El reconocido actor británico Martin Clunes, mundialmente famoso por su papel protagónico en la exitosa serie de televisión 'Doc Martin', ha sufrido un revés legal definitivo en una disputa territorial que ha captado la atención de los medios internacionales. Tras una batalla jurídica que se prolongó por tres años, las autoridades correspondientes fallaron en contra del histrión, permitiendo que un campamento temporal de personas con un estilo de vida alternativo se convierta en un asentamiento permanente.

El conflicto se originó en las inmediaciones de la propiedad de Clunes, una histórica finca valorada en aproximadamente 5 millones de libras esterlinas (unos 110 millones de pesos mexicanos), ubicada en el condado de Dorset, Inglaterra. El actor de 64 años intentó por diversas vías legales impedir que sus vecinos, Theo Langton y Ruth McGill, obtuvieran el permiso necesario para transformar un campamento forestal provisional en un sitio de residencia fija para viajeros o nómadas.

Para el público mexicano que lo ubica principalmente por sus interpretaciones en el género de comedia y drama médico, este caso muestra una faceta poco conocida del actor en su rol como terrateniente. La disputa no solo se centraba en la plusvalía de su propiedad, sino también en el uso de suelo de una zona boscosa que Clunes consideraba debía ser protegida de la urbanización o de asentamientos permanentes de este tipo.

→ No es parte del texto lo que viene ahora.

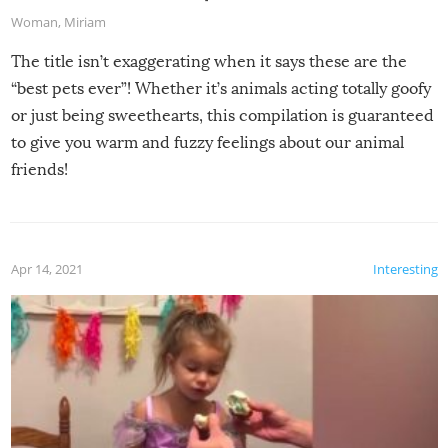
Woman
,
Miriam
The title isn’t exaggerating when it says these are the
“best pets ever”! Whether it’s animals acting totally goofy
or just being sweethearts, this compilation is guaranteed
to give you warm and fuzzy feelings about our animal
friends!
Apr 14, 2021
Interesting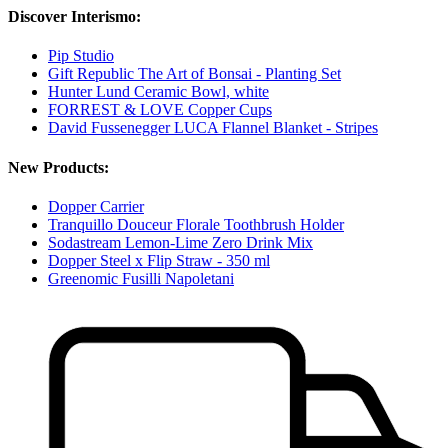
Discover Interismo:
Pip Studio
Gift Republic The Art of Bonsai - Planting Set
Hunter Lund Ceramic Bowl, white
FORREST & LOVE Copper Cups
David Fussenegger LUCA Flannel Blanket - Stripes
New Products:
Dopper Carrier
Tranquillo Douceur Florale Toothbrush Holder
Sodastream Lemon-Lime Zero Drink Mix
Dopper Steel x Flip Straw - 350 ml
Greenomic Fusilli Napoletani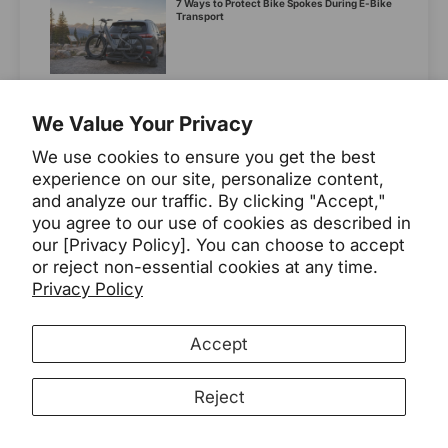
7 Ways to Protect Bike Spokes During E-Bike
Transport
10Ah, 15Ah, or 20Ah? Choosing the Right 48V
Electric Bike Batt...
We Value Your Privacy
Knowledge
We use cookies to ensure you get the best
experience on our site, personalize content,
What Are the Key Differences Between a
and analyze our traffic. By clicking "Accept,"
Direct-Drive and Wheel-...
you agree to our use of cookies as described in
our [Privacy Policy]. You can choose to accept
or reject non-essential cookies at any time.
Privacy Policy
7 Best E-bikes for Camping in 2026
2026
Buying Guide
Accept
Compact Utility E-Bikes: Easier Elevators,
Reject
Harder Cargo Planning
compact utility ebikes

Los vecinos involucrados, descritos en los medios locales como una pareja con un estilo de vida 'hippie', han habitado en el terreno de manera intermitente, pero el nuevo fallo legal les otorga el derecho de establecerse de manera definitiva a escasos 275 metros (300 yardas) de la residencia del actor. Según los reportes del diario Daily Mail, Clunes argumentó durante el proceso que la creación de un sitio permanente para viajeros alteraría la tranquilidad y el carácter rural de la zona.

Finalmente, la decisión de las autoridades locales y los reguladores de planeación urbana favoreció a Langton y McGill, cerrando un capítulo de tensiones vecinales que ha durado casi media década. Este caso pone de relieve las crecientes tensiones en las zonas rurales del Reino Unido entre las celebridades que buscan privacidad absoluta y las comunidades que defienden estilos de vida alternativos y el derecho al uso de la tierra.